What are immunosuppressive agents?
Generally, immunosuppressants are a class of drugs that suppress the immune response. They are commonly used in organ transplantation to prevent rejection and in the treatment of autoimmune diseases. Commonly used drugs include cyclosporine, tacrolimus, mycophenolate mofetil, methotrexate, and glucocorticoids. A detailed analysis is as follows:
1. Cyclosporine
Cyclosporine works by inhibiting cytokines required for T lymphocyte activation. It is widely used in kidney and liver transplantation to prevent rejection, as well as in autoimmune diseases such as psoriasis and rheumatoid arthritis. It is incompletely absorbed orally, so therapeutic drug monitoring is necessary to adjust the dosage. Common side effects include nephrotoxicity and hypertension.
2. Tacrolimus
Tacrolimus has a mechanism of action similar to cyclosporine but exhibits stronger immunosuppressive activity. It is suitable for liver and kidney transplantation and atopic dermatitis. It can be administered orally or topically. Systemic use requires caution regarding neurotoxicity, such as tremors, headache, and hyperglycemia, while topical formulations have higher safety profiles.
3. Mycophenolate Mofetil
Mycophenolate mofetil inhibits purine synthesis in lymphocytes, selectively suppressing the proliferation of B and T cells. It is often used in combination with cyclosporine to prevent transplant rejection and is also used in systemic lupus erythematosus. The main side effects are gastrointestinal reactions and bone marrow suppression.
4. Methotrexate
Methotrexate inhibits nucleic acid synthesis by blocking dihydrofolate reductase, thereby suppressing the proliferation of immune cells. It is a first-line medication for rheumatoid arthritis and psoriatic arthritis and is also used in cancer treatment. Administered as a low weekly dose, folic acid supplementation is needed to reduce side effects such as mucosal damage and bone marrow suppression.
5. Glucocorticoids
Glucocorticoids nonspecifically suppress immune responses by inhibiting inflammatory cell infiltration and cytokine release. They are used in various autoimmune diseases, such as systemic lupus erythematosus, ulcerative colitis, and acute episodes of transplant rejection. Long-term use requires attention to side effects such as osteoporosis, hyperglycemia, and central obesity.

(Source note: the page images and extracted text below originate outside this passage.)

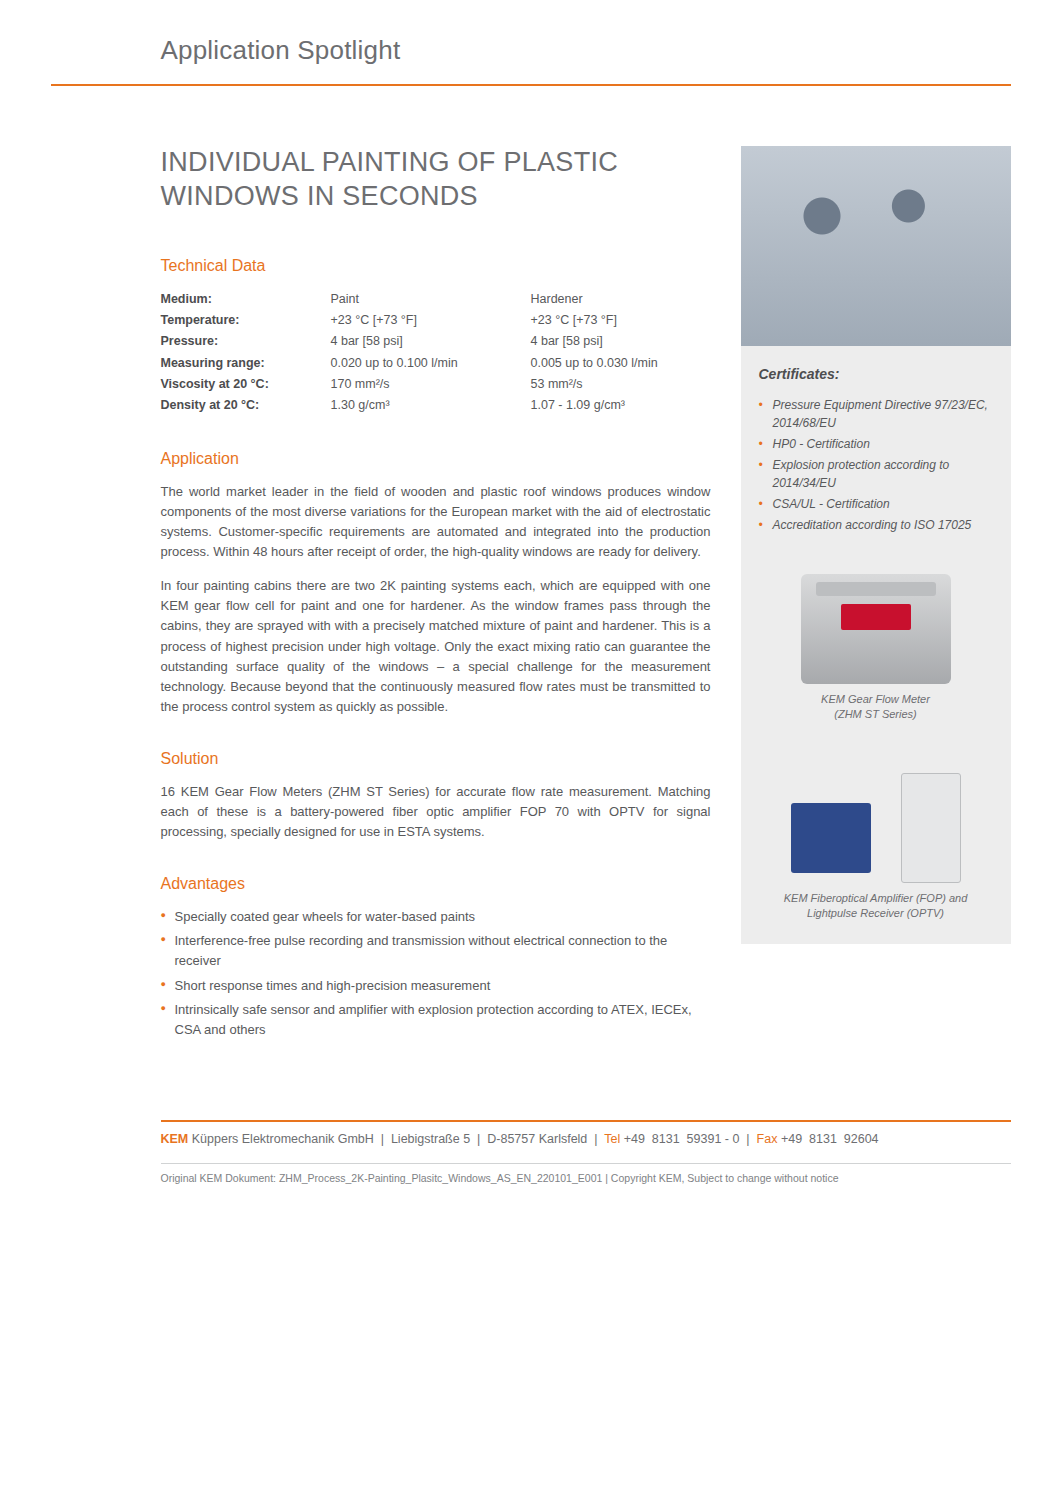Application Spotlight
INDIVIDUAL PAINTING OF PLASTIC WINDOWS IN SECONDS
Technical Data
| Medium: | Paint | Hardener |
| Temperature: | +23 °C [+73 °F] | +23 °C [+73 °F] |
| Pressure: | 4 bar [58 psi] | 4 bar [58 psi] |
| Measuring range: | 0.020 up to 0.100 l/min | 0.005 up to 0.030 l/min |
| Viscosity at 20 °C: | 170 mm²/s | 53 mm²/s |
| Density at 20 °C: | 1.30 g/cm³ | 1.07 - 1.09 g/cm³ |
Application
The world market leader in the field of wooden and plastic roof windows produces window components of the most diverse variations for the European market with the aid of electrostatic systems. Customer-specific requirements are automated and integrated into the production process. Within 48 hours after receipt of order, the high-quality windows are ready for delivery.
In four painting cabins there are two 2K painting systems each, which are equipped with one KEM gear flow cell for paint and one for hardener. As the window frames pass through the cabins, they are sprayed with with a precisely matched mixture of paint and hardener. This is a process of highest precision under high voltage. Only the exact mixing ratio can guarantee the outstanding surface quality of the windows – a special challenge for the measurement technology. Because beyond that the continuously measured flow rates must be transmitted to the process control system as quickly as possible.
Solution
16 KEM Gear Flow Meters (ZHM ST Series) for accurate flow rate measurement. Matching each of these is a battery-powered fiber optic amplifier FOP 70 with OPTV for signal processing, specially designed for use in ESTA systems.
Advantages
Specially coated gear wheels for water-based paints
Interference-free pulse recording and transmission without electrical connection to the receiver
Short response times and high-precision measurement
Intrinsically safe sensor and amplifier with explosion protection according to ATEX, IECEx, CSA and others
Certificates:
Pressure Equipment Directive 97/23/EC, 2014/68/EU
HP0 - Certification
Explosion protection according to 2014/34/EU
CSA/UL - Certification
Accreditation according to ISO 17025
KEM Gear Flow Meter
(ZHM ST Series)
KEM Fiberoptical Amplifier (FOP) and
Lightpulse Receiver (OPTV)
KEM Küppers Elektromechanik GmbH | Liebigstraße 5 | D-85757 Karlsfeld | Tel +49 8131 59391 - 0 | Fax +49 8131 92604
Original KEM Dokument: ZHM_Process_2K-Painting_Plasitc_Windows_AS_EN_220101_E001 | Copyright KEM, Subject to change without notice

When using immunosuppressants, it is recommended to follow medical advice, selecting monotherapy or combination regimens based on the condition. Regular monitoring of drug levels and liver and kidney function is necessary to avoid self-adjustment of dosage. Side effects are related to dose and duration of treatment; appropriate medication use can balance efficacy and safety.